Two takeaways. First, the pointer tools collapse .git size by two to three orders of magnitude versus plain Git β€” that alone decides most cases. Second, Kart’s repository is larger than the pointer tools because it stores the full feature tree locally, but that is the price of getting real diffs and merges. For a reproducible harness that generates numbers like these on your own hardware, see the companion benchmarking checkout speed across versioning tools guide.


Troubleshooting & Failure Modes

Symptom Root cause Fix
Cloned repo shows a text stub instead of a GeoPackage Git-LFS filter not installed, so the smudge filter never ran Run git lfs install then git lfs pull; confirm .gitattributes tracks the pattern
.git directory is tens of GB despite using DVC A large file was committed to Git before being dvc add-ed Purge the blob from history with git filter-repo, re-add via DVC, force-push once
CI builds against stale data even after new commits dvc pull ran against a cached blob and the remote push was skipped locally Always dvc push after dvc add; add a CI check that dvc status --cloud is clean
Merge of two branches loses one editor’s attribute edits Pointer tools version whole files, so a merge picks one blob wholesale Move the actively edited layer to Kart, which merges at the feature level
dvc pull fails with an access-denied error in CI Runner lacks credentials or the remote region is wrong Inject storage credentials as CI secrets; verify dvc remote modify region matches the bucket
Shapefile field names truncated after a round-trip The .dbf format caps field names at ten characters Version in GeoPackage or GeoParquet instead, which have no field-name limit

FAQ

Should I ever commit a Shapefile directly into plain Git?

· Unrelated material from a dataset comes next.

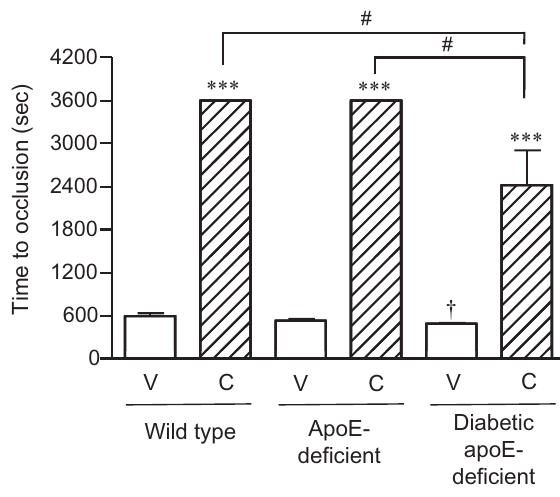
Fig. 2 Effect of clopidogrel on time to fi rst occlusion. Clopidogrel (C) at 10 mg/kg/d (orally) or vehicle (V) was administered once daily for 5 days to wild-type (WT), apoE-de fi cient, and diabetic apoE-de fi cient mice ( n ¼ 10 per group). Carotid artery occlusion was initiated by application of FeCl 3 2 hours after the last dose of clopidogrel, arterial blood fl ow was monitored, and the time in seconds to fi rst occlusion was determined. The results are presented as the mean þ SE ( n ¼ 10). (cid:5)(cid:5)(cid:5) p < 0.001 versus each vehicle group, † p < 0.05 versus the vehicle group of WT mice, # p < 0.05 (Student ’ s t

Only for tiny, rarely-changing reference layers under a few megabytes. A Shapefile is a multi-file binary blob, so Git stores a full new copy on every edit and the repository balloons quickly. For anything edited regularly or larger than about 10 MB, use Git-LFS or DVC to keep the binary payload out of the Git object database. Even then, prefer GeoPackage over Shapefile to avoid the sidecar-file and field-name limitations.

What is the core difference between DVC and Git-LFS?

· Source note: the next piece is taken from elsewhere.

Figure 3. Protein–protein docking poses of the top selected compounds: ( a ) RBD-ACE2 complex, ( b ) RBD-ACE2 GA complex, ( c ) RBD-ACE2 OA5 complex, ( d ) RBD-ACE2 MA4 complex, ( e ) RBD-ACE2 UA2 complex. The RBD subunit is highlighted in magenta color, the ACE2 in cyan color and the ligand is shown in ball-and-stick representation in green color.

Both replace large files with small pointers, but Git-LFS ties its lifecycle tightly to Git through a smudge/clean filter, while DVC keeps a separate .dvc metadata file plus its own cache and remote. DVC decouples storage from the Git host, supports many cloud backends through one interface, and adds pipeline and experiment tracking that Git-LFS does not attempt. Git-LFS wins on zero-config simplicity when your Git host already offers an LFS store.

When is GeoGit or Kart the right choice over pointer-based tools?

Choose GeoGit or its modern successor Kart when you need feature-level history: who changed which polygon, a real three-way merge of concurrent attribute edits, and diffs expressed as added, modified, and deleted features. Pointer tools version whole files opaquely, so they cannot answer row-level questions. If your authoritative layer is edited by several people at once, that merge capability is usually decisive.

Can these tools fetch only part of a dataset during CI?

DVC and Git-LFS both support partial fetch. Git-LFS pulls only the objects referenced by the checked-out commit, and DVC pulls individual tracked targets by path (dvc pull data/parcels.gpkg.dvc). Kart supports spatial and attribute filters for partial clones. Plain Git has no partial-fetch story for binary blobs β€” it always materializes full history β€” which is a core reason it scales poorly for spatial data.

Do I have to choose just one tool?

No, and most mature teams do not. A common split runs Kart for the small, hotly-edited authoritative layer where feature-level merge matters, and DVC for large derived exports and tiles where whole-file snapshots are fine. The migration path between pointer tools is also short β€” see migrating a Shapefile repo from Git-LFS to DVC for a concrete runbook.